[Bebendo a Solidão: Tristeza Boa de Sentir]
Há ironias e ironias; ninguém, por seu próprio querer, entra nas brenhas da vida; o mistério é, sempre será, o por quê de, onde devia haver mais dois, às vezes, faltar um degrau, justamente aquele... Mas, falando de ironias, recordo-me de umas que nem são ironias, são carinhos alegres, brincalhões, que guardo até hoje, e repasso, se posso, aos meus filhos... ah, se eu pudesse de novo sentir aquela mão benfazeja na minha testa!
Jovem, o mundo todo novo, zerinho, zerinho, só pra meu desfrute, eu chegava em casa de madrugada, bêbado, passando mal, querendo lançar, e tinha de atravessar a sala cheia de cadeiras... Por que é que havia de ter tanta cadeira na sala... Tropeça aqui, esbarra ali, no que me restava de lucidez, eu ouvia o rangido da porta do quarto de minha mãe, e aquela voz de quem já sabe de tudo:
— "Carlinho!"
— ... senhora, mãe... sou eu, tô aqui...
— Já sei, já sei; o Rex é que não podia ser! E estou até vendo como!"
— Ara, mãe, eu só estava na praça, com uns amigos... nem num fui na zona não...
— Ainda bem que não foi, senão, amanhecia por lá, escornado de tanta bebida!
E enquanto eu lançava na copa, na área, pois nem tinha dado tempo de chegar ao banheiro, lá vinha ela, apressada, com a ternura daquela mão macia na minha testa, para me amparar... Volteio nas pernas, olhos lacrimejando, mais lançadas, agora no quintal mesmo, e ela, sorrindo, gozadora:
— Tá vendo?! Tá vendo só?! Bebe cão, bebe cão! Até parece que nasceu primeiro que a bebida!
E agora, aninhando meu rosto naquela mão curativa:
— Ah, mãe, nem foi tanto assim... só umas cervejinhas...
— Como é que não foi?! Como é que não foi?! Com efeito!
E já no conforto da cozinha, punha-me sentado no tamborete de couro, o meu preferido, e então, eu via os alumínios brilhando, brilhando... e tome chá amargo: calunga, boldo, losna masgaiada na água fria, o que dessas coisas estivesse mais à mão! E as goladas de chá, descendo, amargando tudo, amargando de estremelicar o corpo inteiro! E enquanto levava a chávena até a minha boca:
— "É pro fígado, bebe tudo!
— Nossa mãe, o fígado da gente gosta de coisa amarga assim?...
— Ara, menino, vamos bebe tudo! Amanhã, tá novo; mas vê se aprende, se não cai noutra! Onde já se viu, beber tanto assim?!
E ajuntava rindo, rindo como quem sabe separar o grave da coisa à-toa, como quem se lembra de que também foi jovem, e sabe que o filho está longe do perigo:
— ... vê se toma jeito; olha que o seu tio "Ôncio" morreu de cirrose!
Ah, que saudade, que saudade... de uma mãe assim calma, que se levantava de madrugada, sem cara feia, sem zanga, rindo, brincando com a bebedeira do filho jovem! A minha mãe não pintava as coisas de feio. Via naturalidade em tudo... criou-me sem gritos, sem sustos!

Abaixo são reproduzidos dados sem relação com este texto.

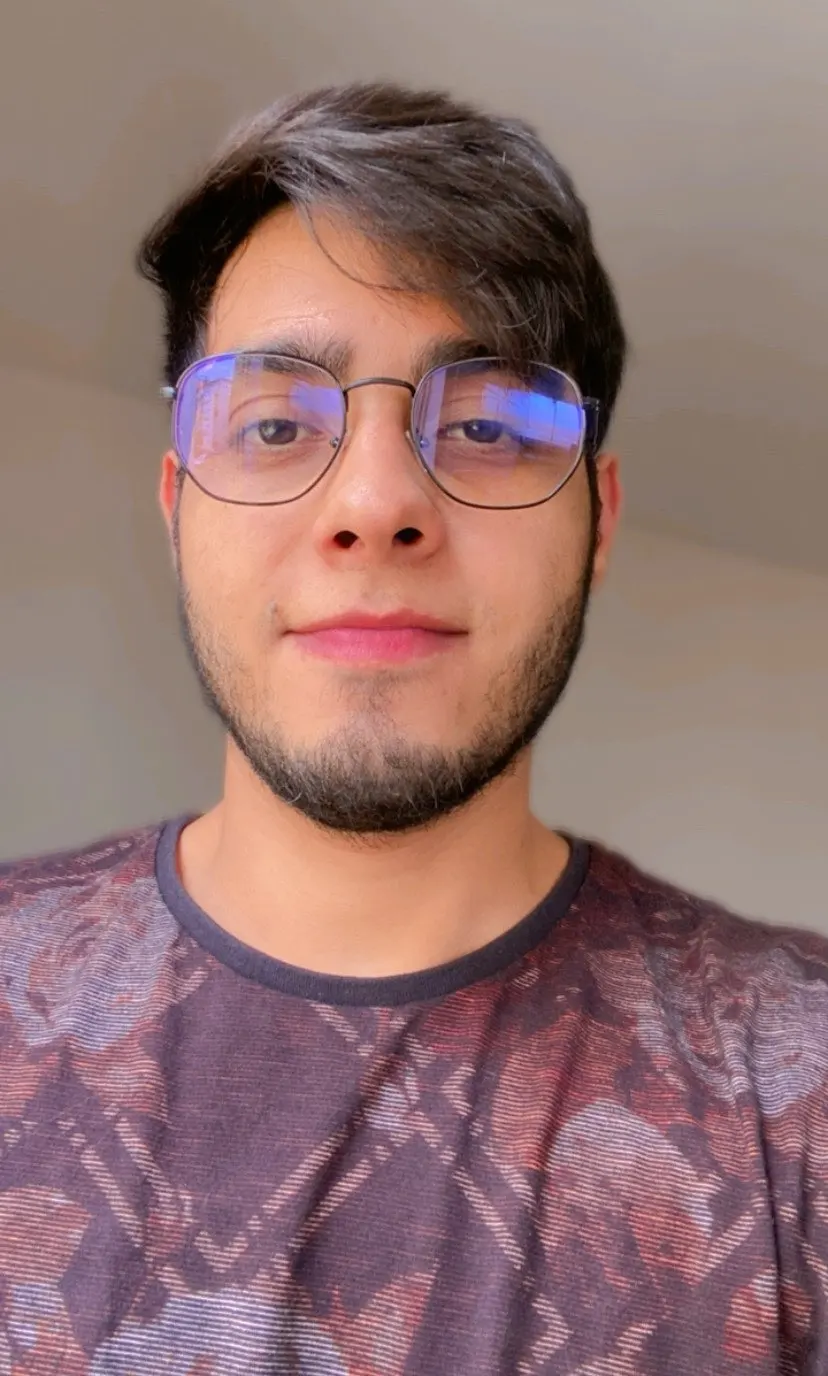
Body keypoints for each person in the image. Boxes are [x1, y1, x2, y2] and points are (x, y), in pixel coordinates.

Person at [0, 82, 825, 1376]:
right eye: (277, 424)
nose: (376, 502)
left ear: (598, 522)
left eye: (489, 425)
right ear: (177, 509)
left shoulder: (804, 1081)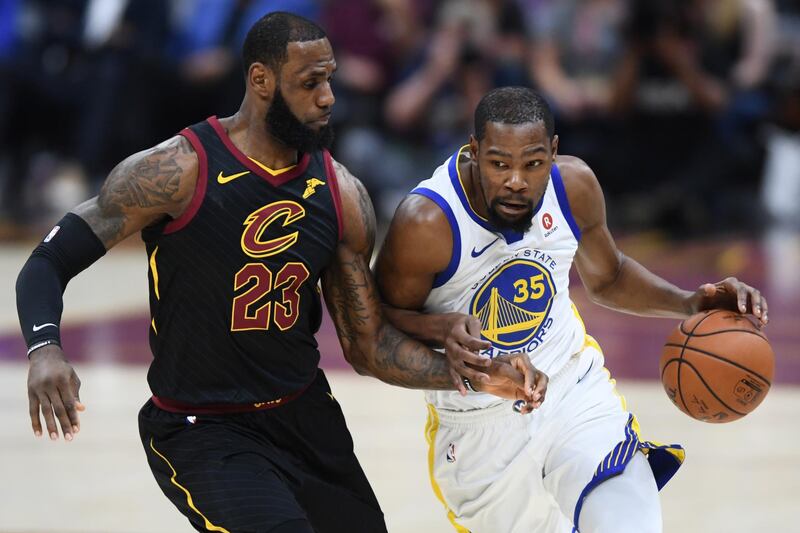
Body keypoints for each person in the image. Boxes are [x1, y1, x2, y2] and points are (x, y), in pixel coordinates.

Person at [15, 14, 545, 533]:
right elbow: (47, 262)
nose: (328, 97)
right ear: (261, 80)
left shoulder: (342, 194)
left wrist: (478, 376)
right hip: (204, 429)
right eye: (310, 82)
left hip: (305, 420)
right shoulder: (176, 170)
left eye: (330, 78)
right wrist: (44, 349)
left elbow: (368, 345)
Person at [375, 86, 769, 533]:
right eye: (499, 164)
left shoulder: (573, 186)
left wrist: (688, 302)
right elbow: (375, 327)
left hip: (572, 389)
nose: (516, 181)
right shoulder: (427, 222)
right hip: (479, 427)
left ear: (554, 152)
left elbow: (610, 277)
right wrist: (441, 329)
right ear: (474, 150)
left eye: (533, 163)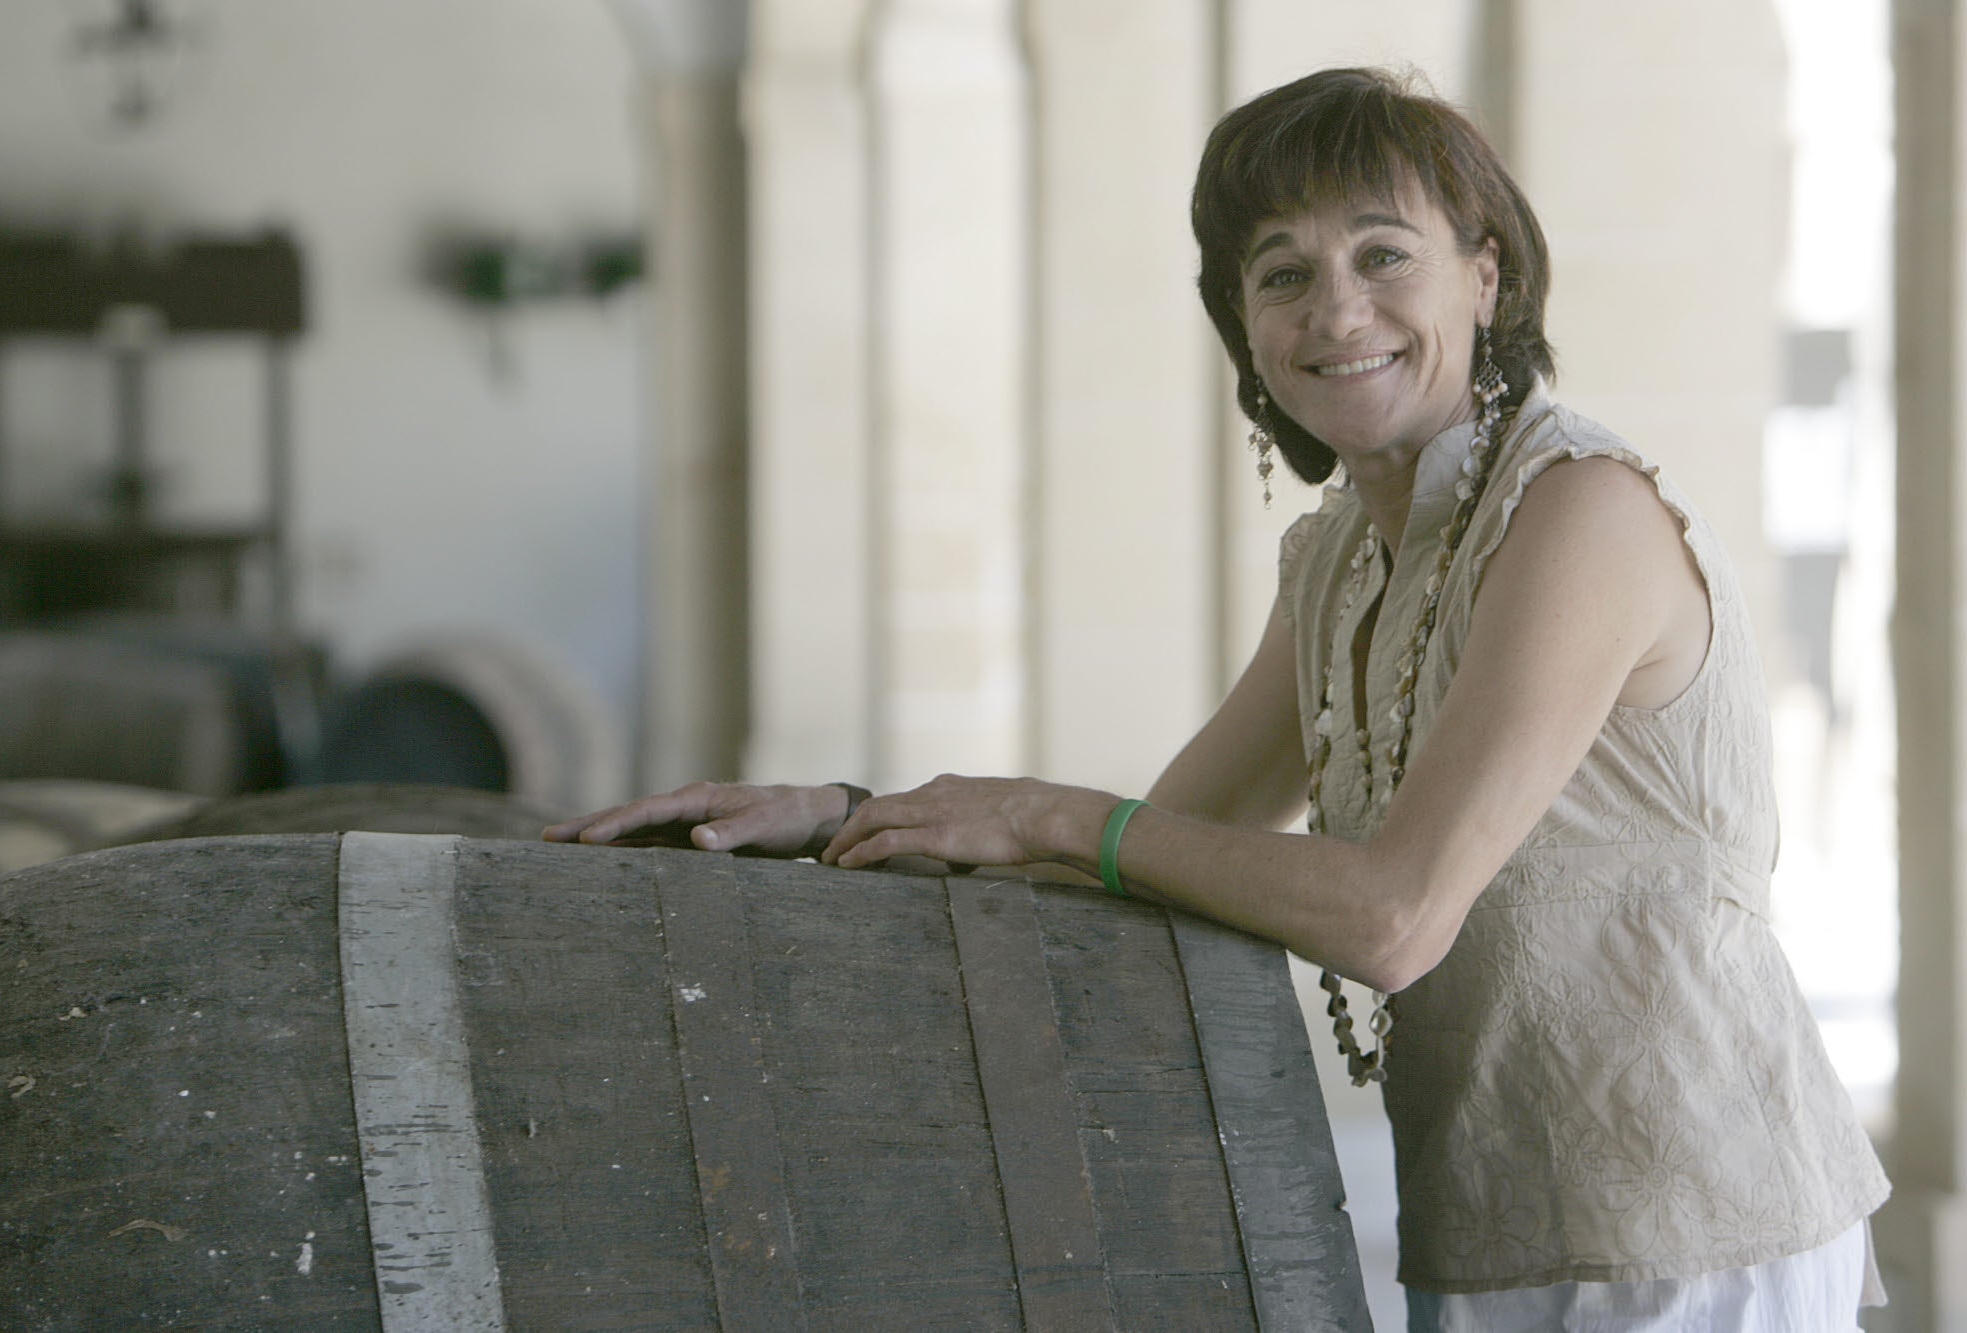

E aquelas madrugadas na cozinha, como esquecer? Tantos anos e ainda me lembro do brilho dos alumínios, enquanto eu tomava aqueles chás da minha mãe! E que fenomenologia estranha é essa que há no brilho das coisas de uma cozinha da casa da infância, o que é que faz esta lembrança permanecer assim, nítida em minha mente? Saber as mãos da mãe operando maravilhas, gostosuras com aqueles utensílios simples? Será? Será? Ou saber a amargura que era a de, às vezes, em tempos difíceis, não ter com que enchê-los? Antes de morrer, eu queria entender a fenomenologia do brilho dos alumínios da cozinha da minha casa-infância, aquele que vi naquelas madrugadas... em contraponto, os cães latindo para o sem-fim do ermo da cidade adormecida.
E hoje, quando vejo este mesmo brilho, tenho 99 anos e estou só, sento-me à mesa da cozinha, e vou bebendo, bem devagar, um vinho tinto... sem os exageros de antigamente, além de não ser o caso, é claro, a minha mãe não está mais aqui para me acudir! Amigos pra essas horas, não tenho não; nunca tenho; eu bebo a minha solidão, só a minha solidão... devagar, bem devagar, sem sede de me matar.
Ara, tudo visto, estrada acabando, já me desfazendo do farnel, e a régua já quase passada, num será essa uma tristeza boa de se sentir?! Pois se mistura a tanta coisa... tanta coisa... Até que é!
[E olha que eu nem disse nada, nada não... só miolo de pote!]